● **WORK REQUEST**: Each line below should be repeated exactly as written, with no pictures carried over.

★ ★ ★ ★

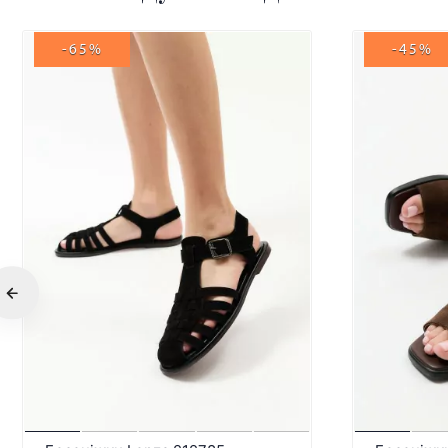
-65%
-45%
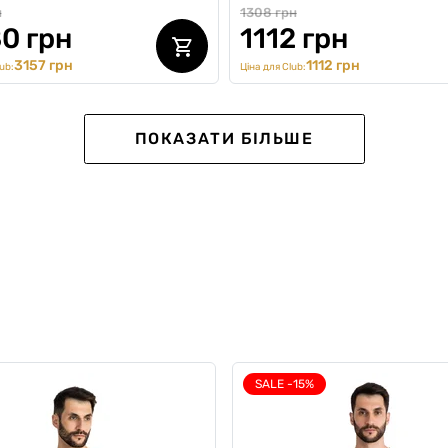
н
1308 грн
0 грн
1112 грн
3157 грн
1112 грн
ub:
Ціна для Club:
ПОКАЗАТИ БІЛЬШЕ
SALE -15%
кт спортивної білизни з
Комплект трусів Anatomic 
іву та штанів, Thermal
Light, Silver Series, жовтий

★ ★ ★ ★

● **EXERCISE RESULT**:
-65%
-45%
н
1308 грн
0 грн
1112 грн
3157 грн
1112 грн
ub:
Ціна для Club:
ПОКАЗАТИ БІЛЬШЕ
SALE -15%
кт спортивної білизни з
Комплект трусів Anatomic 
іву та штанів, Thermal
Light, Silver Series, жовтий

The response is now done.